> _Material provided_
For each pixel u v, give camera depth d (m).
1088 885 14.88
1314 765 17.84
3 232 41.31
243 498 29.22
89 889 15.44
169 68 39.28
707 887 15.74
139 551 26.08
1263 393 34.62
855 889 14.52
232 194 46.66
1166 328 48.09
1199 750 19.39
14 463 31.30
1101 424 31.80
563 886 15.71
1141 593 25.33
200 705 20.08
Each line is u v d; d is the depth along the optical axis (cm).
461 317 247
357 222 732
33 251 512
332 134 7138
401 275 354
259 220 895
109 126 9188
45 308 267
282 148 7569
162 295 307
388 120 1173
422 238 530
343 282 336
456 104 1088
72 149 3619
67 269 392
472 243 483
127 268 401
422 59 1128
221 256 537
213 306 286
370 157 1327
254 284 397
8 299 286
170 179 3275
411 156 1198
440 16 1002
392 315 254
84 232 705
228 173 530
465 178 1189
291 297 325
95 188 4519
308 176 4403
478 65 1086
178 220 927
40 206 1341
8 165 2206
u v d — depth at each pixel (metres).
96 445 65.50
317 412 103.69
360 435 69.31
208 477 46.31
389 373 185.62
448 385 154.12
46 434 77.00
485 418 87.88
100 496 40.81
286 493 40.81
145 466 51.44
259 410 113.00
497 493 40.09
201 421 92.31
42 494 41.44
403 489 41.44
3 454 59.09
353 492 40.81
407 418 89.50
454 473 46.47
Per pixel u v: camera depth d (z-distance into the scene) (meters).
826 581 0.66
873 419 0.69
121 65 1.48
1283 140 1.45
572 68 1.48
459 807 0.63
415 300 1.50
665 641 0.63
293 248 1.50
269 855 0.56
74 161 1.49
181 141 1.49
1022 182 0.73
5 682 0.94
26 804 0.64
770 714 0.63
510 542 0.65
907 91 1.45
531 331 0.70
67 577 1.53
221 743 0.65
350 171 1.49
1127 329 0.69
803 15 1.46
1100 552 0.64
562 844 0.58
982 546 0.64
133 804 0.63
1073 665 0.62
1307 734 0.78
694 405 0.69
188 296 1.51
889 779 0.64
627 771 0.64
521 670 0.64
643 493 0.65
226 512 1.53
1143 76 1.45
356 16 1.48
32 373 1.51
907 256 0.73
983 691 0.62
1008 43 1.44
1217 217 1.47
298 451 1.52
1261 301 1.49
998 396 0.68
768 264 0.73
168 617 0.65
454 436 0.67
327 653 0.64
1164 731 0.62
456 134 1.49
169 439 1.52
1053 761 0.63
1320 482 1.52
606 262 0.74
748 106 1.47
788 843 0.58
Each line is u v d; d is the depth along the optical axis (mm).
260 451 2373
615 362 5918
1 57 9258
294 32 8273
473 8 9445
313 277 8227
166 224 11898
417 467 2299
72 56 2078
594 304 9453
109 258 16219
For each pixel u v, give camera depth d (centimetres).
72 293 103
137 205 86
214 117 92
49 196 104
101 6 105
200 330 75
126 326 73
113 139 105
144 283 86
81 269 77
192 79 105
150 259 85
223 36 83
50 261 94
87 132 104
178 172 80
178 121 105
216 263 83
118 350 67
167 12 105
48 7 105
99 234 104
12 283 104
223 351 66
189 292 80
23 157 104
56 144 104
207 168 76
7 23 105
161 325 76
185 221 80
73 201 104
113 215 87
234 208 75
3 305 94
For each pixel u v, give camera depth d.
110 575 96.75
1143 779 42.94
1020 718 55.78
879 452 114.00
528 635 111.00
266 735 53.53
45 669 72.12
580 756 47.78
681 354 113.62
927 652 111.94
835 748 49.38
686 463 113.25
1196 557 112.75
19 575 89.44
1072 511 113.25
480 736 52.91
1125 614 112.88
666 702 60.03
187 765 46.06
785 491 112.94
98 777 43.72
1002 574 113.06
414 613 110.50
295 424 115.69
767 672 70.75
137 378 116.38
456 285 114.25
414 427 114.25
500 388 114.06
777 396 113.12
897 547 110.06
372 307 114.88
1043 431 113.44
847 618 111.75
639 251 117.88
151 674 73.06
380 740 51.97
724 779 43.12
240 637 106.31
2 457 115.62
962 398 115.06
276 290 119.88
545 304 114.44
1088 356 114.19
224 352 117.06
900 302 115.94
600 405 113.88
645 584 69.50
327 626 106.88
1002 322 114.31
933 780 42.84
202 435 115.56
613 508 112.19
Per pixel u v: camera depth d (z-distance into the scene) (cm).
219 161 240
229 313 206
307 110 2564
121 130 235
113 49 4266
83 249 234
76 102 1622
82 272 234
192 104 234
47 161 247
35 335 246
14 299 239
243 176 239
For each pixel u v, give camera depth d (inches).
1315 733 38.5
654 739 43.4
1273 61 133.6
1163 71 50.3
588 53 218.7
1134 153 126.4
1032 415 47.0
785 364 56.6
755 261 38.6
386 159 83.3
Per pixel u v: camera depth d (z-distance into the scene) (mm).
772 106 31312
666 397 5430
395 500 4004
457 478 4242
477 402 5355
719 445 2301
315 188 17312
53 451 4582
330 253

> _How to complete this task_
A lone number is the expected answer: the count of lines in these entries holding the string "depth".

> _Response to the task_
10